Thousands of organizations all over the world, including several I'm presently working to help to recover, have suffered needlessly for years from poor query performance because of this nonsense.
Even these days, integer-based primary and foreign keys wildly outperform string-based keys.
Depending on the particulars of the scenario, integer-based keys table joins perform up to twice as well as string-based keys.
Use integer (bigint) keys for performant table joins, indexing (good luck indexing and joining on UUID keys in a performant way), etc, and add a secondary UUID key to help with external data requests, data migrations, data archiving and restoring, etc. Hell, throw in a tertiary, human-readable, text-based key to make development and troubleshooting easier.

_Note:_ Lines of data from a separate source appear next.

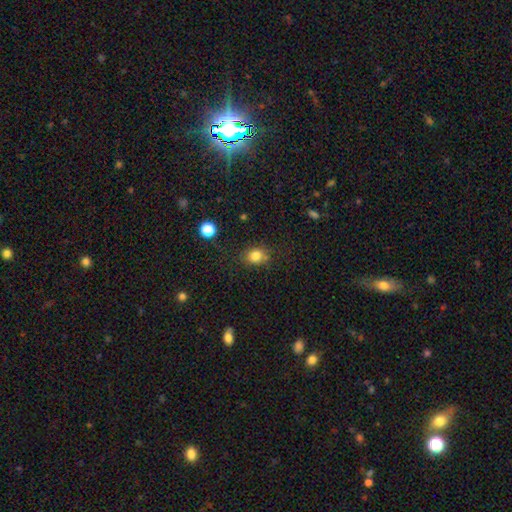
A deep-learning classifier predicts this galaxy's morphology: Overall: smooth (81%). How rounded: round (60%; in between 39%). Merging: none (74%).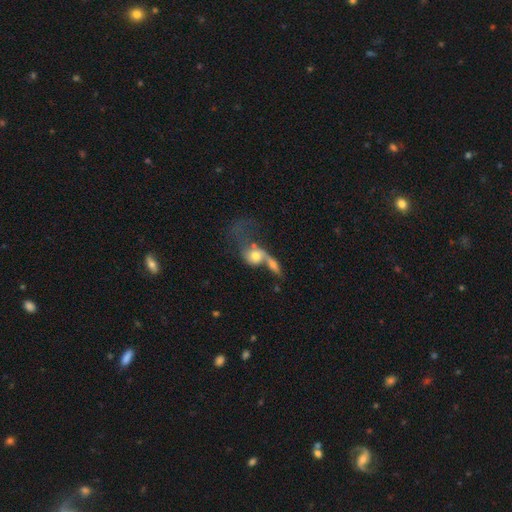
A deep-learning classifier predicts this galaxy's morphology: smooth-or-featured: smooth: 49% | featured or disk: 42% | star or artifact: 9%
  merging: merger: 68% | major disturbance: 18% | none: 9% | minor disturbance: 5%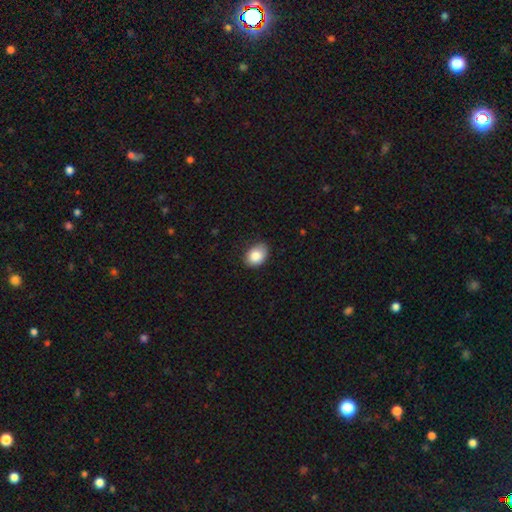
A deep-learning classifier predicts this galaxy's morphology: Overall: smooth (87%). How rounded: in between (71%). Merging: none (76%).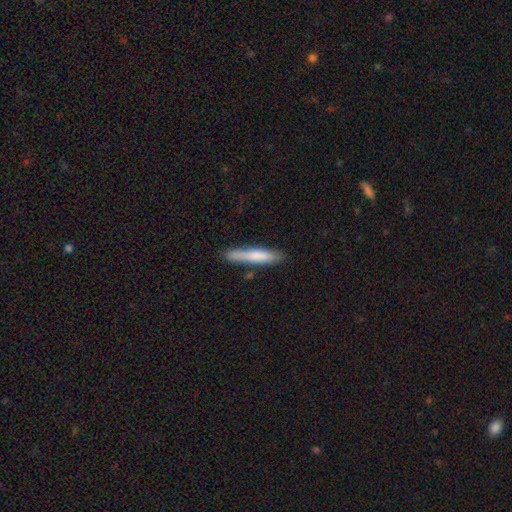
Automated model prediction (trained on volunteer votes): Q: Smooth or featured?
A: smooth (75%); runner-up: featured or disk (19%)
Q: How rounded?
A: cigar-shaped (91%); runner-up: in between (7%)
Q: Merging?
A: none (80%); runner-up: minor disturbance (14%)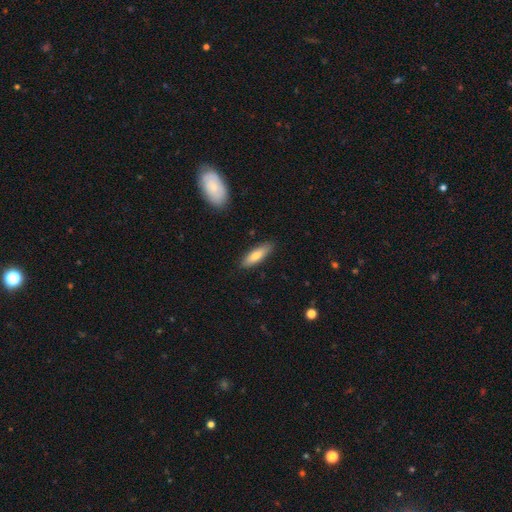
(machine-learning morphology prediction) Smooth or featured? Predicted: smooth (p=0.74). How rounded? Predicted: cigar-shaped (p=0.53). Merging? Predicted: none (p=0.87).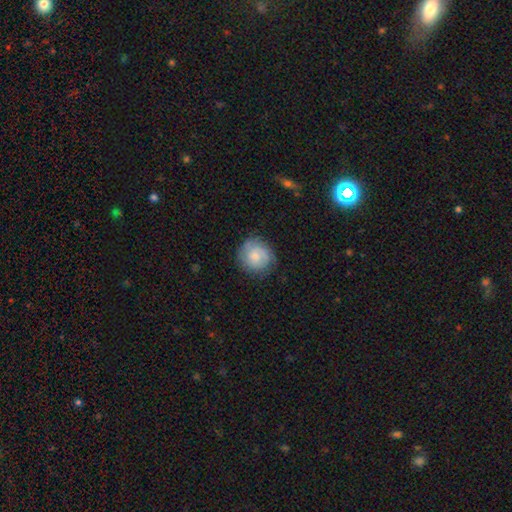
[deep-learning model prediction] Smooth or featured? Predicted: smooth (p=0.50). Merging? Predicted: none (p=0.77).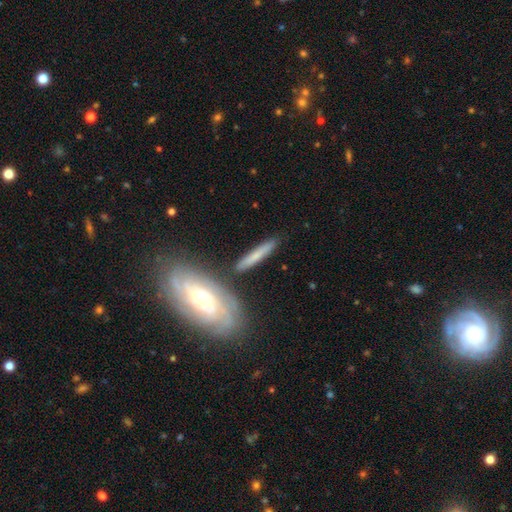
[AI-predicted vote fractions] Q: Smooth or featured?
A: smooth (54%); runner-up: featured or disk (39%)
Q: How rounded?
A: cigar-shaped (87%); runner-up: in between (10%)
Q: Merging?
A: none (78%); runner-up: minor disturbance (11%)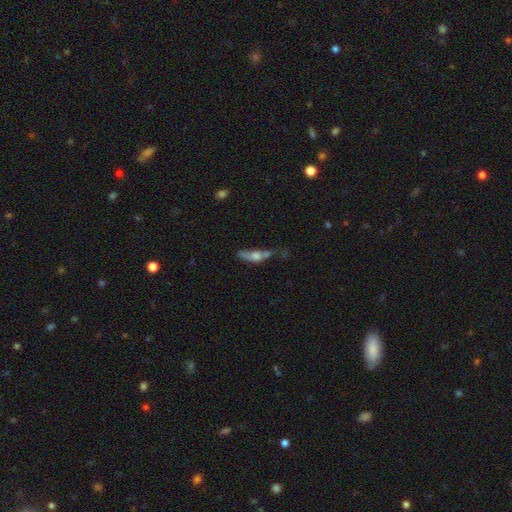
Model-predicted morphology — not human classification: Smooth or featured? Predicted: featured or disk (p=0.46). Merging? Predicted: none (p=0.31, tied with major disturbance).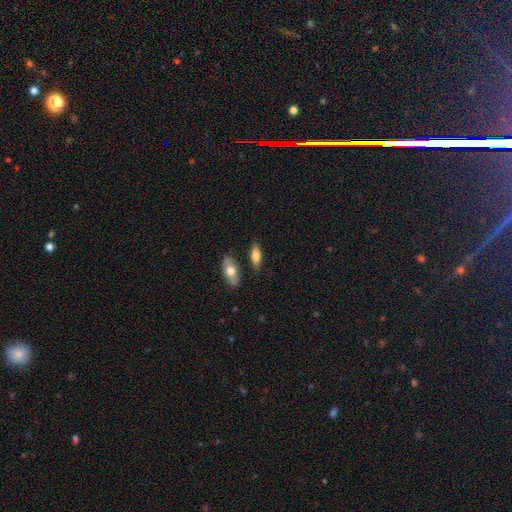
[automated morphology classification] Smooth or featured? Predicted: smooth (p=0.73). How rounded? Predicted: in between (p=0.70). Merging? Predicted: none (p=0.78).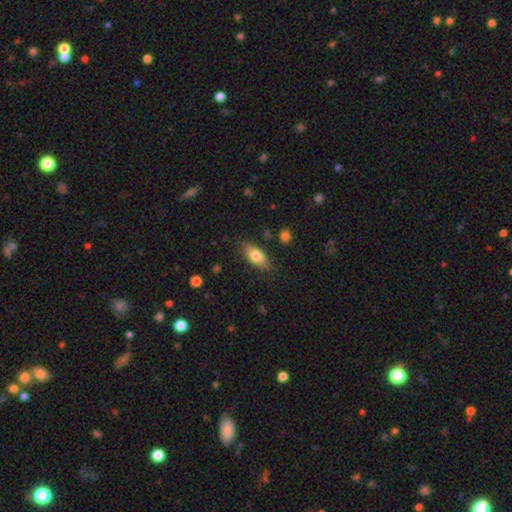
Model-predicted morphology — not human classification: Smooth or featured? Predicted: smooth (p=0.75). How rounded? Predicted: in between (p=0.82). Merging? Predicted: none (p=0.83).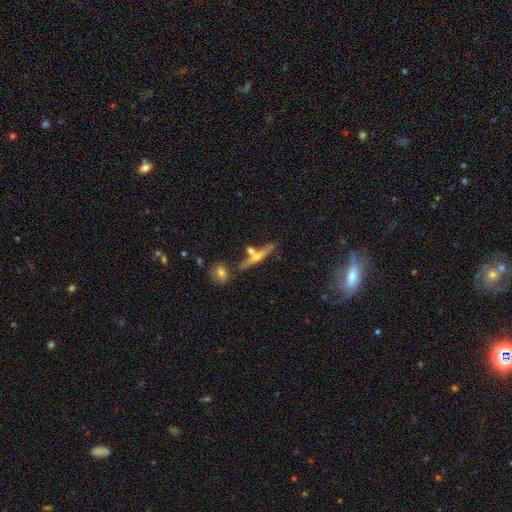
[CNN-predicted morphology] This appears to be a featured or disk galaxy (50%). Merging: none (65%).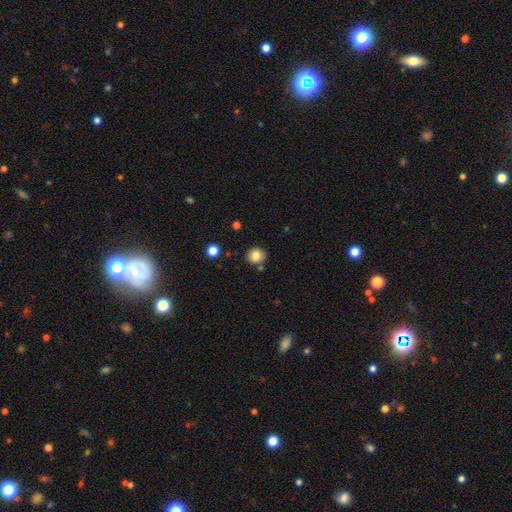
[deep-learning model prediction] smooth-or-featured: smooth: 83% | star or artifact: 10% | featured or disk: 7%
  how-rounded: round: 83% | in between: 16% | cigar-shaped: 1%
  merging: none: 83% | minor disturbance: 10% | merger: 5% | major disturbance: 2%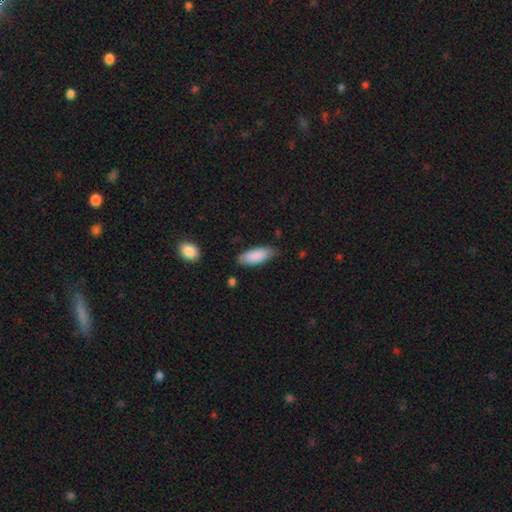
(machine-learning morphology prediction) Smooth or featured?
  - smooth: 88% *
  - featured or disk: 6%
  - star or artifact: 6%
How rounded?
  - in between: 79% *
  - cigar-shaped: 20%
  - round: 2%
Merging?
  - none: 76% *
  - minor disturbance: 19%
  - major disturbance: 3%
  - merger: 2%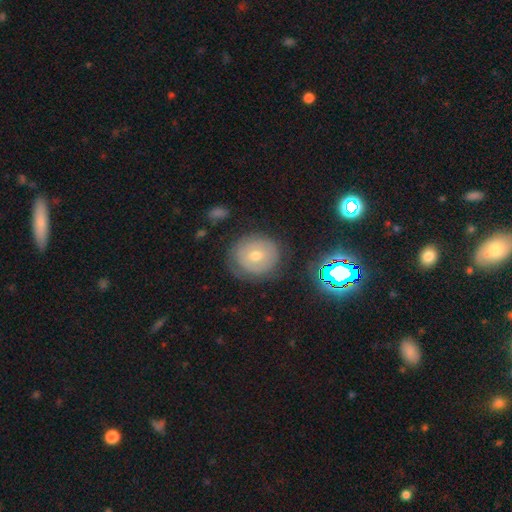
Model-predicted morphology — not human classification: type=smooth (43%, tied with featured or disk); merging=none (76%).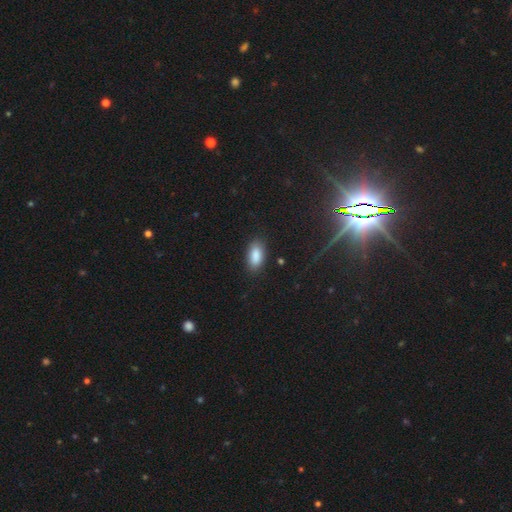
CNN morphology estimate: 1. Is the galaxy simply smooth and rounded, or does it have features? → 88% smooth, 7% star or artifact, 5% featured or disk.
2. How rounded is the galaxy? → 89% in between, 8% cigar-shaped, 3% round.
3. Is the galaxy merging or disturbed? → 84% none, 12% minor disturbance, 3% major disturbance, 1% merger.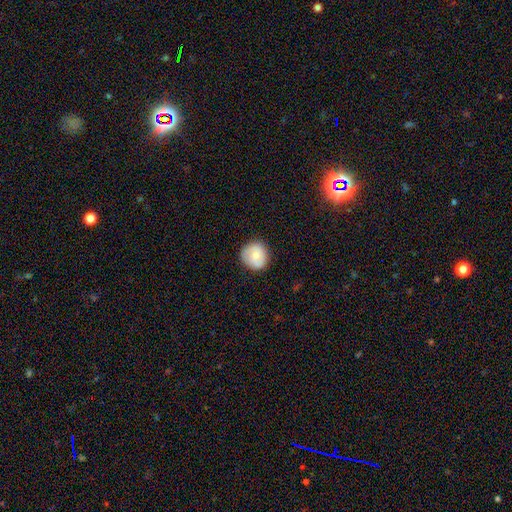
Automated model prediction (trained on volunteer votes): Morphology: type=smooth (73%); roundness=round (90%); merging=none (83%).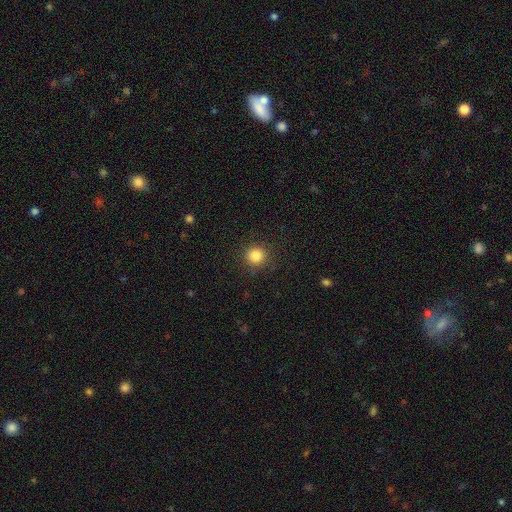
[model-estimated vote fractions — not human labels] Q: Smooth or featured?
A: smooth (84%); runner-up: star or artifact (11%)
Q: How rounded?
A: round (94%); runner-up: in between (5%)
Q: Merging?
A: none (90%); runner-up: minor disturbance (7%)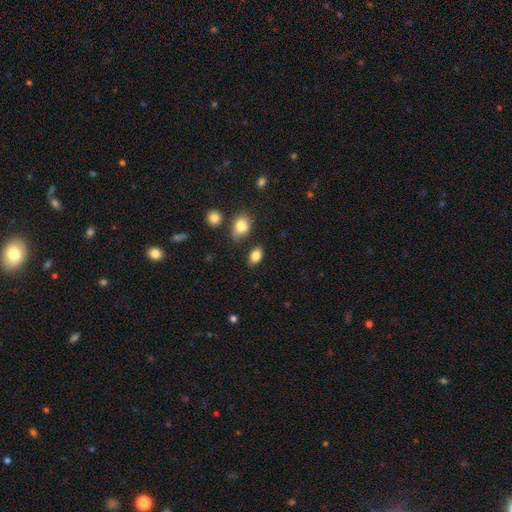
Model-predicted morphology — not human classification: A smooth galaxy with no disk features (84%) that is in between round and cigar-shaped (85%).

Vote fractions:
- Smooth or featured? smooth: 84% / star or artifact: 9% / featured or disk: 7%
- How rounded? in between: 85% / round: 13% / cigar-shaped: 2%
- Merging? none: 78% / minor disturbance: 14% / merger: 5% / major disturbance: 3%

Where is it written that a table can have only one unique key value?
The scenarios you point out are all valid, but the solution you propose makes a lot of bad assumptions, e.g. why would a properly designed authorization layer EVER let an unauthorized user access data simply because s/he guessed an integer key value?
In the UUID counter-example you provide, literally the only differences are the sequential nature of integer-based counters and the size of the number space, which is essentially "security through obscurity".
Please, please, please, I beseech you, stop teaching the young 'uns that the earth is flat. Some of 'em are bound to believe you, and the unnecessary suffering will continue into yet another generation.